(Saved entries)
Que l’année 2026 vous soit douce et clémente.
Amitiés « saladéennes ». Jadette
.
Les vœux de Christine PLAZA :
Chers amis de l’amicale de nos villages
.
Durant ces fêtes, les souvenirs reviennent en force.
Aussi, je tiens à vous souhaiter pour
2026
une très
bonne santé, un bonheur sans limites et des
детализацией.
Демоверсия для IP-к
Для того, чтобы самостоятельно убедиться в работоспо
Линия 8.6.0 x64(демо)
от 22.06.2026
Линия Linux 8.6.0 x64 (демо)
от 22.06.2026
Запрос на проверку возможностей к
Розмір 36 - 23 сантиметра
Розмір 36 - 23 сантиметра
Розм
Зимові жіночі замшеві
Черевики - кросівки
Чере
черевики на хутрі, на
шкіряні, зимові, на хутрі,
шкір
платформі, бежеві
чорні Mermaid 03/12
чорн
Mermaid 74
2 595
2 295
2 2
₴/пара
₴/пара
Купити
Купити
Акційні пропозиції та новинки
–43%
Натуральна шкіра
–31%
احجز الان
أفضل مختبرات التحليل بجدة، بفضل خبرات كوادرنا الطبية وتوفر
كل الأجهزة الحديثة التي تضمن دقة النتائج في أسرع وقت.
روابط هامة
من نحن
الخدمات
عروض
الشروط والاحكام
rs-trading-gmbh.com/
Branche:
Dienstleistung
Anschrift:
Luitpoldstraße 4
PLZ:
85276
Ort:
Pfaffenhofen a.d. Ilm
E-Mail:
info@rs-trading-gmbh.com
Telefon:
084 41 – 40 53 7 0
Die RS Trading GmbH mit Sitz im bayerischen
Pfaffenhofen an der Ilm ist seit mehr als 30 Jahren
==
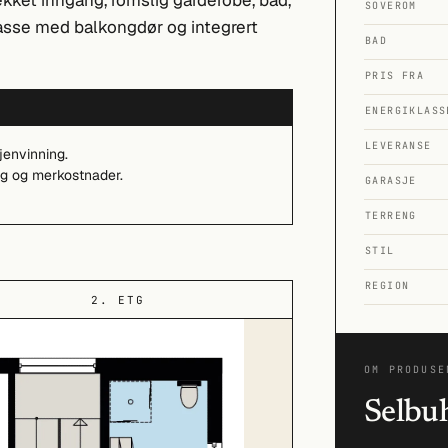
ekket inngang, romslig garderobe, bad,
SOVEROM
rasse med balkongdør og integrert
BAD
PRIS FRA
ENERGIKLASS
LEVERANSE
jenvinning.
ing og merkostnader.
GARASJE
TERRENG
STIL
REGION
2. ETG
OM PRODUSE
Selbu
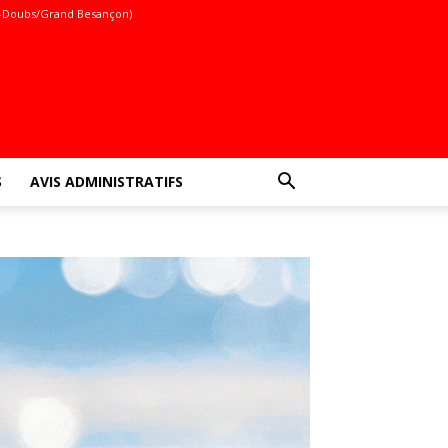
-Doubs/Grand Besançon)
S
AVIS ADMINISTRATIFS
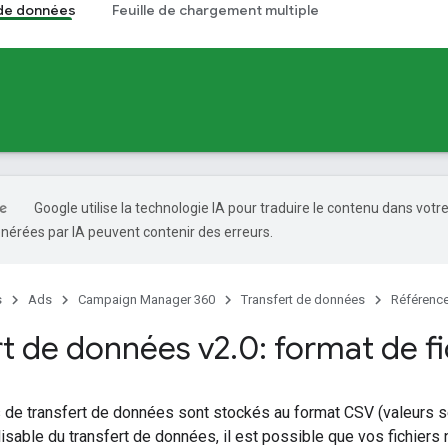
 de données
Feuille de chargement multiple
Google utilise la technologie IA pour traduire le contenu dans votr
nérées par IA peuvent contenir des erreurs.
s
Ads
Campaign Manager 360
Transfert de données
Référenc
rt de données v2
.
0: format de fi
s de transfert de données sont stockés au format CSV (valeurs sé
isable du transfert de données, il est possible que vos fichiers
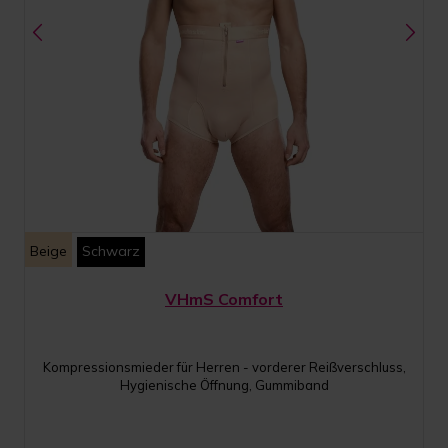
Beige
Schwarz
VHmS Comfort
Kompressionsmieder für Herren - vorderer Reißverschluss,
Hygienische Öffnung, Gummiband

WORK REQUEST. Would you copy out exactly the lines above that start at the one containing "Que l’année 2026 vous soit douce et clémente." and end at the one containing "Pfaffenhofen an der", inclusive?

TASK SOLUTION.
Que l’année 2026 vous soit douce et clémente.
Amitiés « saladéennes ». Jadette
.
Les vœux de Christine PLAZA :
Chers amis de l’amicale de nos villages
.
Durant ces fêtes, les souvenirs reviennent en force.
Aussi, je tiens à vous souhaiter pour
2026
une très
bonne santé, un bonheur sans limites et des
детализацией.
Демоверсия для IP-к
Для того, чтобы самостоятельно убедиться в работоспо
Линия 8.6.0 x64(демо)
от 22.06.2026
Линия Linux 8.6.0 x64 (демо)
от 22.06.2026
Запрос на проверку возможностей к
Розмір 36 - 23 сантиметра
Розмір 36 - 23 сантиметра
Розм
Зимові жіночі замшеві
Черевики - кросівки
Чере
черевики на хутрі, на
шкіряні, зимові, на хутрі,
шкір
платформі, бежеві
чорні Mermaid 03/12
чорн
Mermaid 74
2 595
2 295
2 2
₴/пара
₴/пара
Купити
Купити
Акційні пропозиції та новинки
–43%
Натуральна шкіра
–31%
احجز الان
أفضل مختبرات التحليل بجدة، بفضل خبرات كوادرنا الطبية وتوفر
كل الأجهزة الحديثة التي تضمن دقة النتائج في أسرع وقت.
روابط هامة
من نحن
الخدمات
عروض
الشروط والاحكام
rs-trading-gmbh.com/
Branche:
Dienstleistung
Anschrift:
Luitpoldstraße 4
PLZ:
85276
Ort:
Pfaffenhofen a.d. Ilm
E-Mail:
info@rs-trading-gmbh.com
Telefon:
084 41 – 40 53 7 0
Die RS Trading GmbH mit Sitz im bayerischen
Pfaffenhofen an der Ilm ist seit mehr als 30 Jahren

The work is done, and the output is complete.